= Given entries =
....

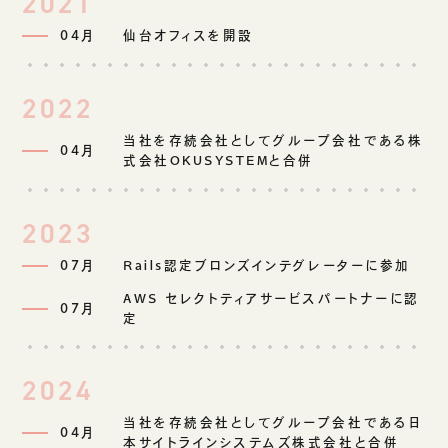
2021
04月
仙台オフィスを開設
2022
当社を存続会社としてグループ会社である株
04月
式会社OKUSYSTEMと合併
2023
07月
Rails認定ブロンズインテグレーターに参加
AWS セレクトティアサービスパートナーに認
07月
定
2024
当社を存続会社としてグループ会社である日
04月
本サイトラインシステムズ株式会社と合併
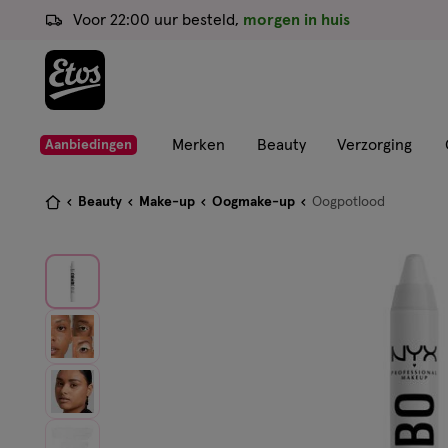
ga
Voor 22:00 uur besteld,
morgen in huis
naar
de
hoofd
content
ga
Merken
Beauty
Verzorging
Aanbiedingen
naar
de
Je
Beauty
Make-up
Oogmake-up
Oogpotlood
zoekbalk
bent
ga
hier:
naar
de
footer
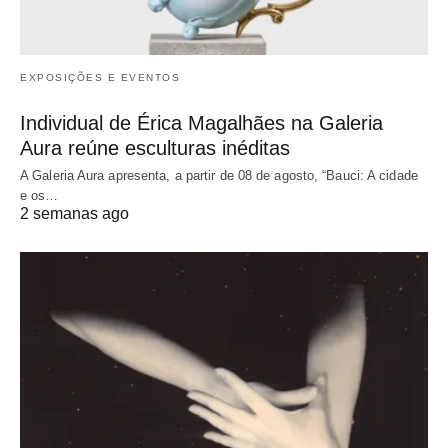
EXPOSIÇÕES E EVENTOS
Individual de Érica Magalhães na Galeria
Aura reúne esculturas inéditas
A Galeria Aura apresenta, a partir de 08 de agosto, “Bauci: A cidade
e os…
2 semanas ago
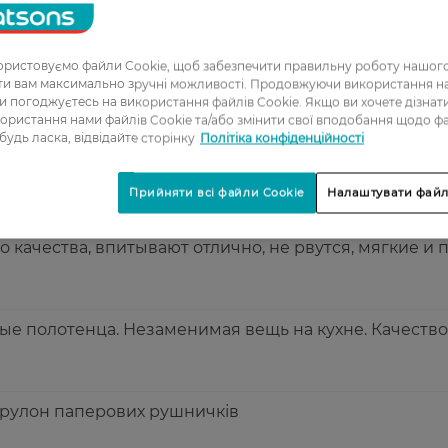
5
ристовуємо файли Cookie, щоб забезпечити правильну роботу нашого
огана знижка на рушники.
ати вам максимально зручні можливості. Продовжуючи використання 
ви погоджуєтесь на використання файлів Cookie. Якщо ви хочете дізнат
ористання нами файлів Cookie та/або змінити свої вподобання щодо ф
 будь ласка, відвідайте сторінку
Політіка конфіденційності
і рушники. Добре вбирають вологу, не рвуться. Виста
Прийняти всі файли Cookie
Налаштувати файл
 качества, впитывают отлично, не рвутся, мягкие и
е полотенца. Незаменимая вещь на кухне. Качество
рулон паперових рушничків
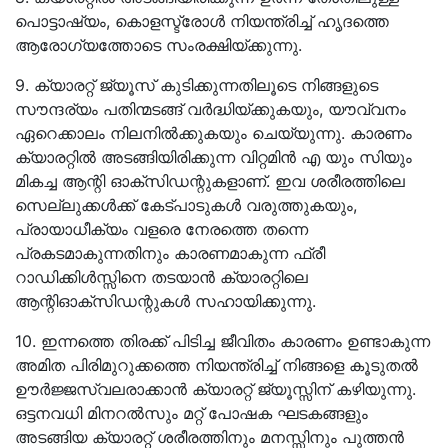
പൊട്ടാഷ്യം, കൊളസ്ട്രോൾ നിയന്ത്രിച്ച്‌ ഹൃദത്തെ
ആരോഗ്യത്തോടെ സംരക്ഷിയ്ക്കുന്നു.
9. ക്യാരറ്റ്‌ ജ്യൂസ്‌ കുടിക്കുന്നതിലൂടെ നിങ്ങളുടെ
സൗന്ദര്യം പതിന്മടങ്ങ്‌ വർദ്ധിയ്ക്കുകയും, യൗവ്വനം
ഏറെക്കാലം നിലനിൽക്കുകയും ചെയ്യുന്നു. കാരണം
ക്യാരറ്റിൽ അടങ്ങിയിരിക്കുന്ന വിറ്റമിൻ എ യും സിയും
മികച്ച ആന്റി ഓക്സിഡന്റുകളാണ്. ഇവ ശരീരത്തിലെ
സെല്ലുക്കൾക്ക്‌ കേട്പാടുകൾ വരുത്തുകയും,
പ്രായാധീക്യം വളരെ നേരത്തെ തന്നെ
പ്രകടമാകുന്നതിനും കാരണമാകുന്ന ഫ്രീ
റാഡിക്കിൾസ്സിനെ തടയാൻ ക്യാരറ്റിലെ
ആന്റിഓക്സിഡന്റുകൾ സഹായിക്കുന്നു.
10. ഇന്നത്തെ തിരക്ക്‌ പിടിച്ച ജീവിതം കാരണം ഉണ്ടാകുന്ന
അമിത പിരിമുറുക്കത്തെ നിയന്ത്രിച്ച്‌ നിങ്ങളെ കൂടുതൽ
ഊർജ്ജസ്വലരാക്കാൻ ക്യാരറ്റ്‌ ജ്യൂസ്സിന് കഴിയുന്നു.
ഒട്ടനവധി മിനറൽസും മറ്റ്‌ പോഷക ഘടകങ്ങളും
അടങ്ങിയ ക്യാരറ്റ്‌ ശരീരത്തിനും മനസ്സിനും പുത്തൻ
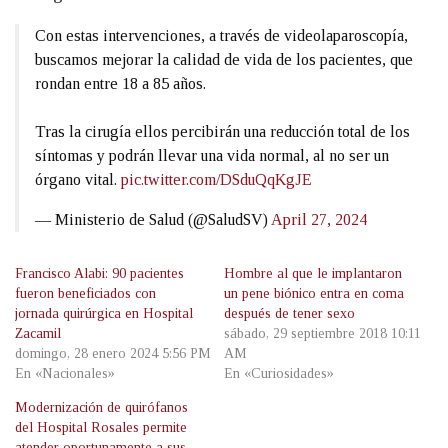
Con estas intervenciones, a través de videolaparoscopía,
buscamos mejorar la calidad de vida de los pacientes, que
rondan entre 18 a 85 años.
Tras la cirugía ellos percibirán una reducción total de los
síntomas y podrán llevar una vida normal, al no ser un
órgano vital.
pic.twitter.com/DSduQqKgJE
— Ministerio de Salud (@SaludSV)
April 27, 2024
Francisco Alabi: 90 pacientes
Hombre al que le implantaron
fueron beneficiados con
un pene biónico entra en coma
jornada quirúrgica en Hospital
después de tener sexo
Zacamil
sábado, 29 septiembre 2018 10:11
domingo, 28 enero 2024 5:56 PM
AM
En «Nacionales»
En «Curiosidades»
Modernización de quirófanos
del Hospital Rosales permite
atender oportunamente a sus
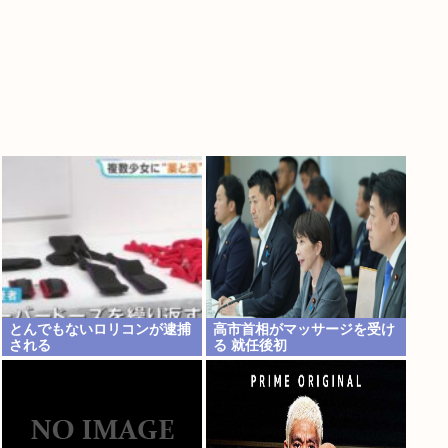
とんでもないロリコンが逮捕
高市首相がマッサージを受け
される
る 就任後初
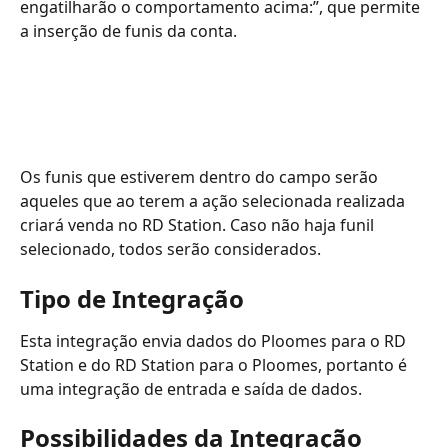
engatilharão o comportamento acima:”, que permite 
a inserção de funis da conta. 
Os funis que estiverem dentro do campo serão 
aqueles que ao terem a ação selecionada realizada 
criará venda no RD Station. Caso não haja funil 
selecionado, todos serão considerados. 
Tipo de Integração
Esta integração envia dados do Ploomes para o RD 
Station e do RD Station para o Ploomes, portanto é 
uma integração de entrada e saída de dados.
Possibilidades da Integração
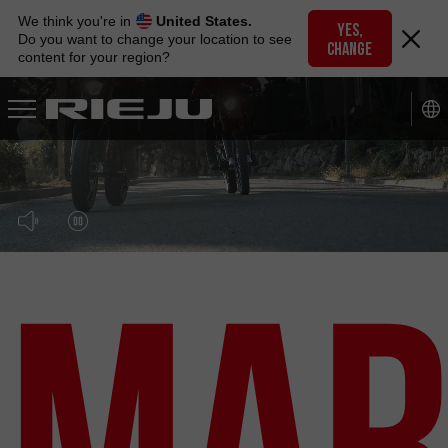
Skip
We think you're in
United States.
to
YES,
Do you want to change your location to see
CHANGE
navigation
content for your region?
Skip
to
content
Mar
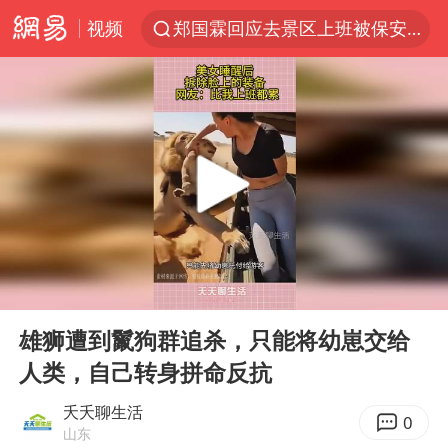
视频
郑国霖回应去景区上班被保安拦下
中央气象台发布台风黄色预警
80后女柜员逆袭成4200亿银行副行长
感觉全东北都在等7号
扎哈罗娃批广岛市长不提美国原子弹
女子利用漏洞0元薅走3000多件家电
金饰克价大幅跳涨
00:00
00:13
多地要求领导干部带头休假
Play
Ent
full
关之琳否认与27岁模特的恋情
雄狮遭到鬣狗群追杀，只能将幼崽交给
人类，自己转身拼命反抗
对话重庆地铁吐血女孩
韩国到底有多热
夭夭聊生活
0
山东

....

= Exercise requirements =
Using the entries above, reproduce word for word only the lines from the one that contains "പൊട്ടാഷ്യം, കൊളസ്ട്രോൾ നിയന്ത്രിച്ച്‌ ഹൃദത്തെ" to the one that contains "Tras la cirugía", both ends included, and drop every picture.

= Task result =
പൊട്ടാഷ്യം, കൊളസ്ട്രോൾ നിയന്ത്രിച്ച്‌ ഹൃദത്തെ
ആരോഗ്യത്തോടെ സംരക്ഷിയ്ക്കുന്നു.
9. ക്യാരറ്റ്‌ ജ്യൂസ്‌ കുടിക്കുന്നതിലൂടെ നിങ്ങളുടെ
സൗന്ദര്യം പതിന്മടങ്ങ്‌ വർദ്ധിയ്ക്കുകയും, യൗവ്വനം
ഏറെക്കാലം നിലനിൽക്കുകയും ചെയ്യുന്നു. കാരണം
ക്യാരറ്റിൽ അടങ്ങിയിരിക്കുന്ന വിറ്റമിൻ എ യും സിയും
മികച്ച ആന്റി ഓക്സിഡന്റുകളാണ്. ഇവ ശരീരത്തിലെ
സെല്ലുക്കൾക്ക്‌ കേട്പാടുകൾ വരുത്തുകയും,
പ്രായാധീക്യം വളരെ നേരത്തെ തന്നെ
പ്രകടമാകുന്നതിനും കാരണമാകുന്ന ഫ്രീ
റാഡിക്കിൾസ്സിനെ തടയാൻ ക്യാരറ്റിലെ
ആന്റിഓക്സിഡന്റുകൾ സഹായിക്കുന്നു.
10. ഇന്നത്തെ തിരക്ക്‌ പിടിച്ച ജീവിതം കാരണം ഉണ്ടാകുന്ന
അമിത പിരിമുറുക്കത്തെ നിയന്ത്രിച്ച്‌ നിങ്ങളെ കൂടുതൽ
ഊർജ്ജസ്വലരാക്കാൻ ക്യാരറ്റ്‌ ജ്യൂസ്സിന് കഴിയുന്നു.
ഒട്ടനവധി മിനറൽസും മറ്റ്‌ പോഷക ഘടകങ്ങളും
അടങ്ങിയ ക്യാരറ്റ്‌ ശരീരത്തിനും മനസ്സിനും പുത്തൻ
Con estas intervenciones, a través de videolaparoscopía,
buscamos mejorar la calidad de vida de los pacientes, que
rondan entre 18 a 85 años.
Tras la cirugía ellos percibirán una reducción total de los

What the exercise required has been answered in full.